=== What this task involves ===
All of the listing is to be written out word for word, with the pictures left out.

=== Dataset excerpts ===
-----

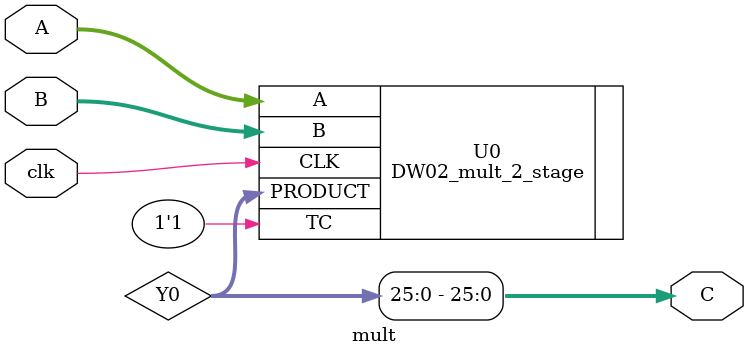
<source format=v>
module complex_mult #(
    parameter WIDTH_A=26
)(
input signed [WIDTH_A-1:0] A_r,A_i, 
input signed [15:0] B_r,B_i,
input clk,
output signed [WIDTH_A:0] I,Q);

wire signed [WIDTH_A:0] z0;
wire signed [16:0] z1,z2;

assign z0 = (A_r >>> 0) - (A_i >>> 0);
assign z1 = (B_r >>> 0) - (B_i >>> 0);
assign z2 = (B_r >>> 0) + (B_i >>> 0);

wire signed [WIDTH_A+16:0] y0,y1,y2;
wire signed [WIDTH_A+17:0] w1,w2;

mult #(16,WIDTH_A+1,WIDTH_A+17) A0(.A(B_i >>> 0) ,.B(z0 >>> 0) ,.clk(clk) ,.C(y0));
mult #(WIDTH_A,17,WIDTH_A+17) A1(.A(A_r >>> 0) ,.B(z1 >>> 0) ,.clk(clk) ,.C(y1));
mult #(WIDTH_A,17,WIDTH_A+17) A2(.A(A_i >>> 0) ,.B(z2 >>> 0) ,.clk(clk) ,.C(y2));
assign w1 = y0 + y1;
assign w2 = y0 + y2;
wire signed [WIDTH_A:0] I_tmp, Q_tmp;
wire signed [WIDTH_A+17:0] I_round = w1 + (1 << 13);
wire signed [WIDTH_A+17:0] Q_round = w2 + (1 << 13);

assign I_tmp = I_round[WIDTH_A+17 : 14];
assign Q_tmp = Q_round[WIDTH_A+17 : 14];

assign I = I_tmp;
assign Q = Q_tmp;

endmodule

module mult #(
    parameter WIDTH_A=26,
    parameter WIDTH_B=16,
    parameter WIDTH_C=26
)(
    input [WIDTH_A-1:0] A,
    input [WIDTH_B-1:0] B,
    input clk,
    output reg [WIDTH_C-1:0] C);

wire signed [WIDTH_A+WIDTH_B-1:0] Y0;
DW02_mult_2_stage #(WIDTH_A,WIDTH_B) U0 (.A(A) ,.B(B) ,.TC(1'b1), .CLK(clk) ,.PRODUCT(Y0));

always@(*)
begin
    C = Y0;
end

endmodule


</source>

-----

=== Written answer ===
<source format=v>
module complex_mult #(
    parameter WIDTH_A=26
)(
input signed [WIDTH_A-1:0] A_r,A_i, 
input signed [15:0] B_r,B_i,
input clk,
output signed [WIDTH_A:0] I,Q);

wire signed [WIDTH_A:0] z0;
wire signed [16:0] z1,z2;

assign z0 = (A_r >>> 0) - (A_i >>> 0);
assign z1 = (B_r >>> 0) - (B_i >>> 0);
assign z2 = (B_r >>> 0) + (B_i >>> 0);

wire signed [WIDTH_A+16:0] y0,y1,y2;
wire signed [WIDTH_A+17:0] w1,w2;

mult #(16,WIDTH_A+1,WIDTH_A+17) A0(.A(B_i >>> 0) ,.B(z0 >>> 0) ,.clk(clk) ,.C(y0));
mult #(WIDTH_A,17,WIDTH_A+17) A1(.A(A_r >>> 0) ,.B(z1 >>> 0) ,.clk(clk) ,.C(y1));
mult #(WIDTH_A,17,WIDTH_A+17) A2(.A(A_i >>> 0) ,.B(z2 >>> 0) ,.clk(clk) ,.C(y2));
assign w1 = y0 + y1;
assign w2 = y0 + y2;
wire signed [WIDTH_A:0] I_tmp, Q_tmp;
wire signed [WIDTH_A+17:0] I_round = w1 + (1 << 13);
wire signed [WIDTH_A+17:0] Q_round = w2 + (1 << 13);

assign I_tmp = I_round[WIDTH_A+17 : 14];
assign Q_tmp = Q_round[WIDTH_A+17 : 14];

assign I = I_tmp;
assign Q = Q_tmp;

endmodule

module mult #(
    parameter WIDTH_A=26,
    parameter WIDTH_B=16,
    parameter WIDTH_C=26
)(
    input [WIDTH_A-1:0] A,
    input [WIDTH_B-1:0] B,
    input clk,
    output reg [WIDTH_C-1:0] C);

wire signed [WIDTH_A+WIDTH_B-1:0] Y0;
DW02_mult_2_stage #(WIDTH_A,WIDTH_B) U0 (.A(A) ,.B(B) ,.TC(1'b1), .CLK(clk) ,.PRODUCT(Y0));

always@(*)
begin
    C = Y0;
end

endmodule


</source>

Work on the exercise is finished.